▶ _GIVEN DATA_
>>
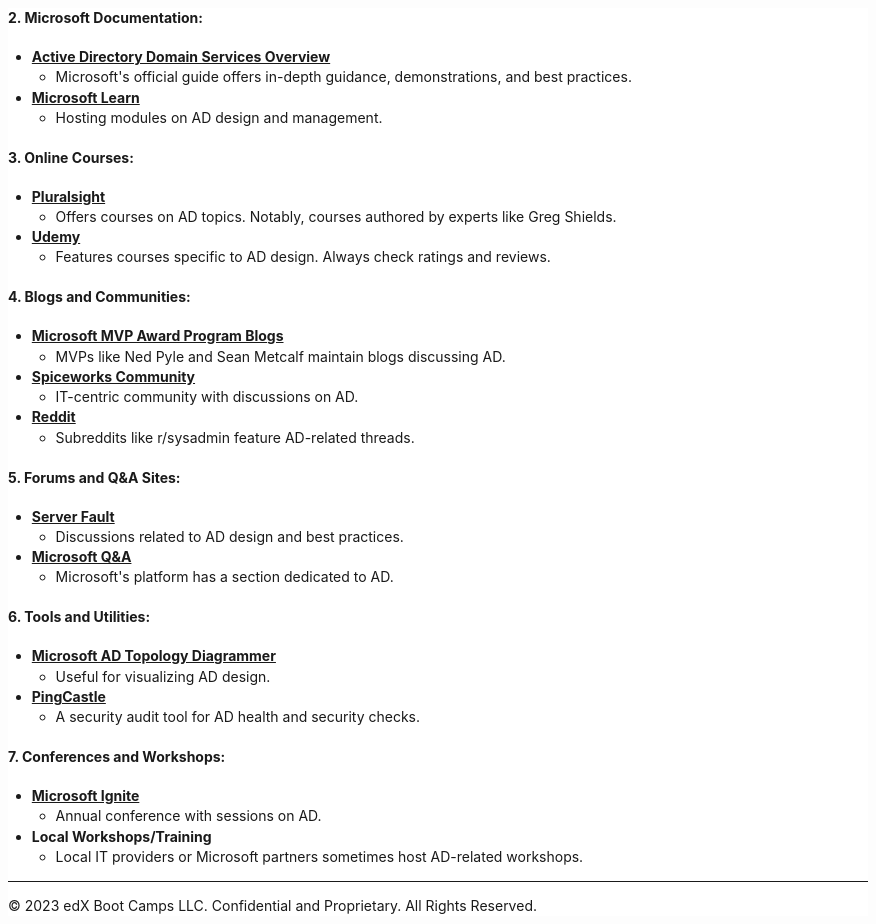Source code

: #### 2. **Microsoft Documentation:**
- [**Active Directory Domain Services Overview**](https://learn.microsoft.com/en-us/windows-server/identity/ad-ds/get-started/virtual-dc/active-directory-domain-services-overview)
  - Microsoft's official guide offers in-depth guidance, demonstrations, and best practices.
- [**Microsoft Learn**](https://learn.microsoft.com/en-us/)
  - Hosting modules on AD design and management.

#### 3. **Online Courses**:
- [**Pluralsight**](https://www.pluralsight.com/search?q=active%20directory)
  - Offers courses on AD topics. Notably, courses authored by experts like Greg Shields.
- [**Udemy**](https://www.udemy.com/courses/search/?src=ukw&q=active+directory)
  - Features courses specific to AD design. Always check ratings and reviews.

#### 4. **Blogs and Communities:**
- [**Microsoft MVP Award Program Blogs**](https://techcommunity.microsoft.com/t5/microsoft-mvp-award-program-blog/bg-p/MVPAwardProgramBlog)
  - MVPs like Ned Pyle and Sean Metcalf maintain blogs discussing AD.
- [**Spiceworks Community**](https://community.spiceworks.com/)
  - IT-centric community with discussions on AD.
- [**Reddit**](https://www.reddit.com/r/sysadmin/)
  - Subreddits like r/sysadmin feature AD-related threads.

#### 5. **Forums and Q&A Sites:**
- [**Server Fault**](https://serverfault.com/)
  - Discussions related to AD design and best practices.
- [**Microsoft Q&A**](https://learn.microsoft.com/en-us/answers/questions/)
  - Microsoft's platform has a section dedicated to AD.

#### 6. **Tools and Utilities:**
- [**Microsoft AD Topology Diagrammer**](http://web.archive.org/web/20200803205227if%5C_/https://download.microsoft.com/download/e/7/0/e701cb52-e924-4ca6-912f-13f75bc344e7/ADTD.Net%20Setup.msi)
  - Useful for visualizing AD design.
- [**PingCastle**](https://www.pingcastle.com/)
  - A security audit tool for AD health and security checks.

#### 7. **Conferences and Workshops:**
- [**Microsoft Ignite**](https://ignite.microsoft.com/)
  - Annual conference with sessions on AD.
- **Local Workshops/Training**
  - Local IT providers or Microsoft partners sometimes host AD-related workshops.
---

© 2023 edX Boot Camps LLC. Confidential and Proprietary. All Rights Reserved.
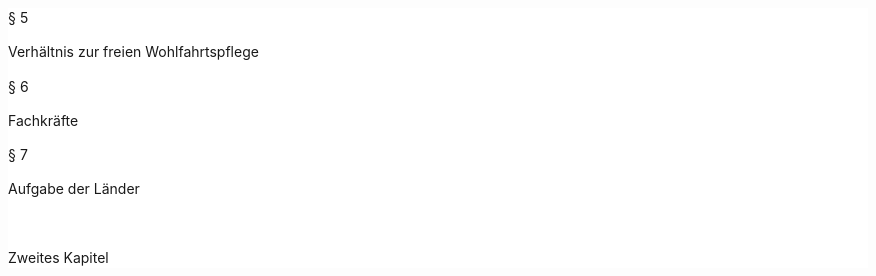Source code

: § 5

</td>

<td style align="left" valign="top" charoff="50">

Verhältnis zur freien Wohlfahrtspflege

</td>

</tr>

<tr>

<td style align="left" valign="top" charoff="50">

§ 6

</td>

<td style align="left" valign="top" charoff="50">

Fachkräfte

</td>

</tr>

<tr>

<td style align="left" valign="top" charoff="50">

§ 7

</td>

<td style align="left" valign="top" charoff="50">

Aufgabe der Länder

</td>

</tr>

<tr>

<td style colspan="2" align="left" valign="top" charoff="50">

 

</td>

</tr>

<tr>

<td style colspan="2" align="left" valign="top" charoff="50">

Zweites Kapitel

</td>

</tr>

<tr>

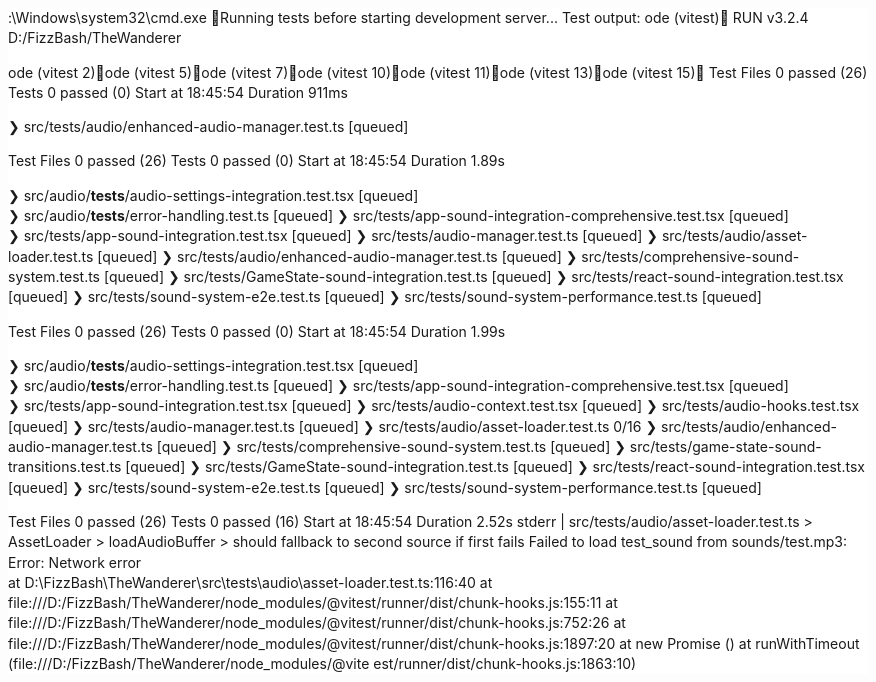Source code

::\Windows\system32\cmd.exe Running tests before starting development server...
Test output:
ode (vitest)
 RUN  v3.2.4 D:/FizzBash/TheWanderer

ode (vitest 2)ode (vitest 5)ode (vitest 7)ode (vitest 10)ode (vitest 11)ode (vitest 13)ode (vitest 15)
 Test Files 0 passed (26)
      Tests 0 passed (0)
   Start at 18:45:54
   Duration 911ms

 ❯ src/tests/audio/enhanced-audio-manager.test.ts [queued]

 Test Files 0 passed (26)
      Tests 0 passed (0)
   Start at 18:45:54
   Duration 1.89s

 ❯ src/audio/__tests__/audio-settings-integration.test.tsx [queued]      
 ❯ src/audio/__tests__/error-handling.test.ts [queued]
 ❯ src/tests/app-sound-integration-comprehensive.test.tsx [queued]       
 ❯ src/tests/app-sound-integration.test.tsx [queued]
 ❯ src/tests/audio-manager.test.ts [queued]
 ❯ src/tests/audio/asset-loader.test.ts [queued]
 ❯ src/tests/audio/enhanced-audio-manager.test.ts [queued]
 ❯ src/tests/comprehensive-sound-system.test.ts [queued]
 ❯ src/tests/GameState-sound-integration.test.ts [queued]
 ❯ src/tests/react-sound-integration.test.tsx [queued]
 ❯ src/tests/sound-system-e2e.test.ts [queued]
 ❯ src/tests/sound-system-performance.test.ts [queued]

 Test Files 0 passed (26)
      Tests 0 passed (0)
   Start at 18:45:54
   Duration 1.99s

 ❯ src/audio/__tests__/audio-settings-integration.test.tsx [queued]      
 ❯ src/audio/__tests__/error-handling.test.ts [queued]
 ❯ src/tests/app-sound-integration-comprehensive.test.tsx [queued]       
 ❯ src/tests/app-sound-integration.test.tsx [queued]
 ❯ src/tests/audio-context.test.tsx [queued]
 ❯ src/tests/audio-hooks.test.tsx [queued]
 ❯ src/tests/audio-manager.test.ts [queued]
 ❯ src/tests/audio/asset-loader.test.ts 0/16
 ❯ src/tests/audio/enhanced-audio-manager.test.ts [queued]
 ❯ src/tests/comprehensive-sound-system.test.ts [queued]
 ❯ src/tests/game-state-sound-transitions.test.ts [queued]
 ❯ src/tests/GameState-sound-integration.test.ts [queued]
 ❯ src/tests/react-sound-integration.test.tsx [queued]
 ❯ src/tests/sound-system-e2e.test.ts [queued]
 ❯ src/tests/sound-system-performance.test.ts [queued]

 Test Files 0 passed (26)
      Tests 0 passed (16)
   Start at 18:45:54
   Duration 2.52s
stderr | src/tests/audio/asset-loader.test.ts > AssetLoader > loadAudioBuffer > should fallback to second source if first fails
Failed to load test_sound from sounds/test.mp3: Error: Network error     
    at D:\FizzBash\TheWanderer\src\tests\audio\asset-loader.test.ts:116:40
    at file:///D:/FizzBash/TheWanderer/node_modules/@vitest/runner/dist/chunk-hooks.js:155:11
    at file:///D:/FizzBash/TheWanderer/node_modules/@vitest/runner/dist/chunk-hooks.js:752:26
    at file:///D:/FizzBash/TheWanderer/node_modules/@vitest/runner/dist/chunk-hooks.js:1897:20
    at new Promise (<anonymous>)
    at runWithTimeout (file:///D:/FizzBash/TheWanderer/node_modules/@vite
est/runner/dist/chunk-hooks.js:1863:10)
<<
▶ _PROBLEM TO SOLVE_
Switch every occurrence of "best practices" in the material above to "recommended practices" and reproduce the material with everything else unchanged. Leave the pictures out of your answer.

▶ _RESULT FOR THIS EXERCISE_
Source code

: #### 2. **Microsoft Documentation:**
- [**Active Directory Domain Services Overview**](https://learn.microsoft.com/en-us/windows-server/identity/ad-ds/get-started/virtual-dc/active-directory-domain-services-overview)
  - Microsoft's official guide offers in-depth guidance, demonstrations, and recommended practices.
- [**Microsoft Learn**](https://learn.microsoft.com/en-us/)
  - Hosting modules on AD design and management.

#### 3. **Online Courses**:
- [**Pluralsight**](https://www.pluralsight.com/search?q=active%20directory)
  - Offers courses on AD topics. Notably, courses authored by experts like Greg Shields.
- [**Udemy**](https://www.udemy.com/courses/search/?src=ukw&q=active+directory)
  - Features courses specific to AD design. Always check ratings and reviews.

#### 4. **Blogs and Communities:**
- [**Microsoft MVP Award Program Blogs**](https://techcommunity.microsoft.com/t5/microsoft-mvp-award-program-blog/bg-p/MVPAwardProgramBlog)
  - MVPs like Ned Pyle and Sean Metcalf maintain blogs discussing AD.
- [**Spiceworks Community**](https://community.spiceworks.com/)
  - IT-centric community with discussions on AD.
- [**Reddit**](https://www.reddit.com/r/sysadmin/)
  - Subreddits like r/sysadmin feature AD-related threads.

#### 5. **Forums and Q&A Sites:**
- [**Server Fault**](https://serverfault.com/)
  - Discussions related to AD design and recommended practices.
- [**Microsoft Q&A**](https://learn.microsoft.com/en-us/answers/questions/)
  - Microsoft's platform has a section dedicated to AD.

#### 6. **Tools and Utilities:**
- [**Microsoft AD Topology Diagrammer**](http://web.archive.org/web/20200803205227if%5C_/https://download.microsoft.com/download/e/7/0/e701cb52-e924-4ca6-912f-13f75bc344e7/ADTD.Net%20Setup.msi)
  - Useful for visualizing AD design.
- [**PingCastle**](https://www.pingcastle.com/)
  - A security audit tool for AD health and security checks.

#### 7. **Conferences and Workshops:**
- [**Microsoft Ignite**](https://ignite.microsoft.com/)
  - Annual conference with sessions on AD.
- **Local Workshops/Training**
  - Local IT providers or Microsoft partners sometimes host AD-related workshops.
---

© 2023 edX Boot Camps LLC. Confidential and Proprietary. All Rights Reserved.
Source code

: § 5

</td>

<td style align="left" valign="top" charoff="50">

Verhältnis zur freien Wohlfahrtspflege

</td>

</tr>

<tr>

<td style align="left" valign="top" charoff="50">

§ 6

</td>

<td style align="left" valign="top" charoff="50">

Fachkräfte

</td>

</tr>

<tr>

<td style align="left" valign="top" charoff="50">

§ 7

</td>

<td style align="left" valign="top" charoff="50">

Aufgabe der Länder

</td>

</tr>

<tr>

<td style colspan="2" align="left" valign="top" charoff="50">

 

</td>

</tr>

<tr>

<td style colspan="2" align="left" valign="top" charoff="50">

Zweites Kapitel

</td>

</tr>

<tr>

Source code

::\Windows\system32\cmd.exe Running tests before starting development server...
Test output:
ode (vitest)
 RUN  v3.2.4 D:/FizzBash/TheWanderer

ode (vitest 2)ode (vitest 5)ode (vitest 7)ode (vitest 10)ode (vitest 11)ode (vitest 13)ode (vitest 15)
 Test Files 0 passed (26)
      Tests 0 passed (0)
   Start at 18:45:54
   Duration 911ms

 ❯ src/tests/audio/enhanced-audio-manager.test.ts [queued]

 Test Files 0 passed (26)
      Tests 0 passed (0)
   Start at 18:45:54
   Duration 1.89s

 ❯ src/audio/__tests__/audio-settings-integration.test.tsx [queued]      
 ❯ src/audio/__tests__/error-handling.test.ts [queued]
 ❯ src/tests/app-sound-integration-comprehensive.test.tsx [queued]       
 ❯ src/tests/app-sound-integration.test.tsx [queued]
 ❯ src/tests/audio-manager.test.ts [queued]
 ❯ src/tests/audio/asset-loader.test.ts [queued]
 ❯ src/tests/audio/enhanced-audio-manager.test.ts [queued]
 ❯ src/tests/comprehensive-sound-system.test.ts [queued]
 ❯ src/tests/GameState-sound-integration.test.ts [queued]
 ❯ src/tests/react-sound-integration.test.tsx [queued]
 ❯ src/tests/sound-system-e2e.test.ts [queued]
 ❯ src/tests/sound-system-performance.test.ts [queued]

 Test Files 0 passed (26)
      Tests 0 passed (0)
   Start at 18:45:54
   Duration 1.99s

 ❯ src/audio/__tests__/audio-settings-integration.test.tsx [queued]      
 ❯ src/audio/__tests__/error-handling.test.ts [queued]
 ❯ src/tests/app-sound-integration-comprehensive.test.tsx [queued]       
 ❯ src/tests/app-sound-integration.test.tsx [queued]
 ❯ src/tests/audio-context.test.tsx [queued]
 ❯ src/tests/audio-hooks.test.tsx [queued]
 ❯ src/tests/audio-manager.test.ts [queued]
 ❯ src/tests/audio/asset-loader.test.ts 0/16
 ❯ src/tests/audio/enhanced-audio-manager.test.ts [queued]
 ❯ src/tests/comprehensive-sound-system.test.ts [queued]
 ❯ src/tests/game-state-sound-transitions.test.ts [queued]
 ❯ src/tests/GameState-sound-integration.test.ts [queued]
 ❯ src/tests/react-sound-integration.test.tsx [queued]
 ❯ src/tests/sound-system-e2e.test.ts [queued]
 ❯ src/tests/sound-system-performance.test.ts [queued]

 Test Files 0 passed (26)
      Tests 0 passed (16)
   Start at 18:45:54
   Duration 2.52s
stderr | src/tests/audio/asset-loader.test.ts > AssetLoader > loadAudioBuffer > should fallback to second source if first fails
Failed to load test_sound from sounds/test.mp3: Error: Network error     
    at D:\FizzBash\TheWanderer\src\tests\audio\asset-loader.test.ts:116:40
    at file:///D:/FizzBash/TheWanderer/node_modules/@vitest/runner/dist/chunk-hooks.js:155:11
    at file:///D:/FizzBash/TheWanderer/node_modules/@vitest/runner/dist/chunk-hooks.js:752:26
    at file:///D:/FizzBash/TheWanderer/node_modules/@vitest/runner/dist/chunk-hooks.js:1897:20
    at new Promise (<anonymous>)
    at runWithTimeout (file:///D:/FizzBash/TheWanderer/node_modules/@vite
est/runner/dist/chunk-hooks.js:1863:10)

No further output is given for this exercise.